Trust Issues

The mismatch between sequential brain planning and callback-driven async JS code is only part of the problem with callbacks. There’s something much deeper to be concerned about.

Let’s once again revisit the notion of a callback function as the continuation (aka the second half) of our program:

  1. // A
  2. ajax( "..", function(..){
  3. // C
  4. } );
  5. // B

// A and // B happen now, under the direct control of the main JS program. But // C gets deferred to happen later, and under the control of another party — in this case, the ajax(..) function. In a basic sense, that sort of hand-off of control doesn’t regularly cause lots of problems for programs.

But don’t be fooled by its infrequency that this control switch isn’t a big deal. In fact, it’s one of the worst (and yet most subtle) problems about callback-driven design. It revolves around the idea that sometimes ajax(..) (i.e., the “party” you hand your callback continuation to) is not a function that you wrote, or that you directly control. Many times, it’s a utility provided by some third party.

We call this “inversion of control,” when you take part of your program and give over control of its execution to another third party. There’s an unspoken “contract” that exists between your code and the third-party utility — a set of things you expect to be maintained.

Tale of Five Callbacks

It might not be terribly obvious why this is such a big deal. Let me construct an exaggerated scenario to illustrate the hazards of trust at play.

Imagine you’re a developer tasked with building out an ecommerce checkout system for a site that sells expensive TVs. You already have all the various pages of the checkout system built out just fine. On the last page, when the user clicks “confirm” to buy the TV, you need to call a third-party function (provided say by some analytics tracking company) so that the sale can be tracked.

You notice that they’ve provided what looks like an async tracking utility, probably for the sake of performance best practices, which means you need to pass in a callback function. In this continuation that you pass in, you will have the final code that charges the customer’s credit card and displays the thank you page.

This code might look like:

  1. analytics.trackPurchase( purchaseData, function(){
  2. chargeCreditCard();
  3. displayThankyouPage();
  4. } );

Easy enough, right? You write the code, test it, everything works, and you deploy to production. Everyone’s happy!

Six months go by and no issues. You’ve almost forgotten you even wrote that code. One morning, you’re at a coffee shop before work, casually enjoying your latte, when you get a panicked call from your boss insisting you drop the coffee and rush into work right away.

When you arrive, you find out that a high-profile customer has had his credit card charged five times for the same TV, and he’s understandably upset. Customer service has already issued an apology and processed a refund. But your boss demands to know how this could possibly have happened. “Don’t we have tests for stuff like this!?”

You don’t even remember the code you wrote. But you dig back in and start trying to find out what could have gone awry.

## What is being asked
Answer from the text on callback trust:
1. What name does it give to handing control of part of your program's execution over to a third party?
2. What kind of product does the site in the checkout scenario sell?
3. How many times was the high-profile customer's credit card charged?
The material after this point has no connection to the text on callback trust.

## Dataset records

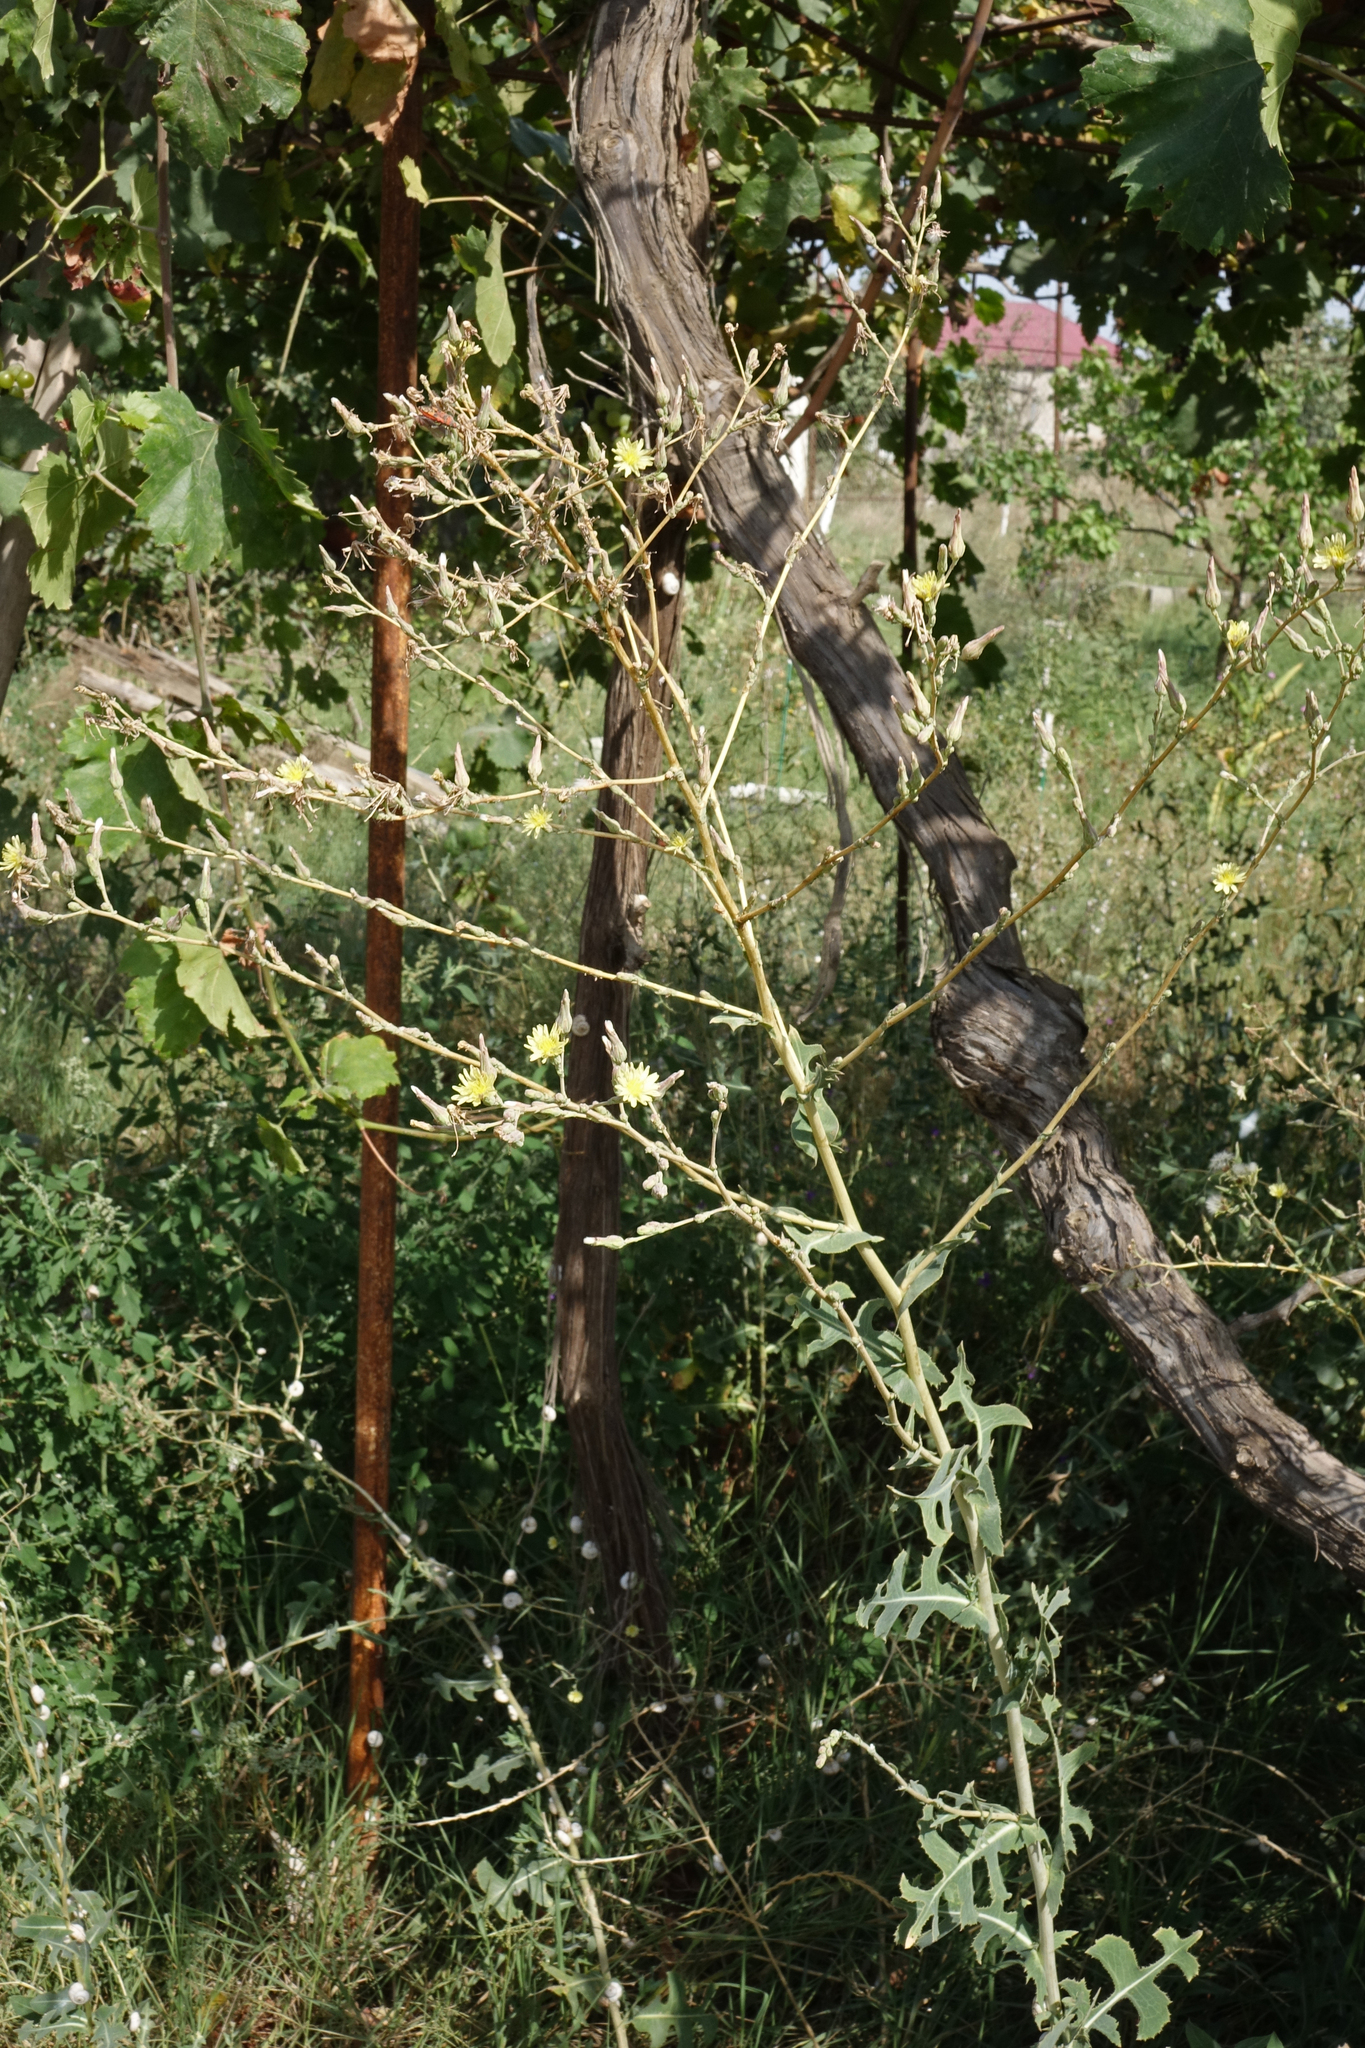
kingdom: Plantae
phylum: Tracheophyta
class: Magnoliopsida
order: Asterales
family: Asteraceae
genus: Lactuca
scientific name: Lactuca serriola
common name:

## Completed task
1. Inversion of control
2. Expensive TVs
3. Five times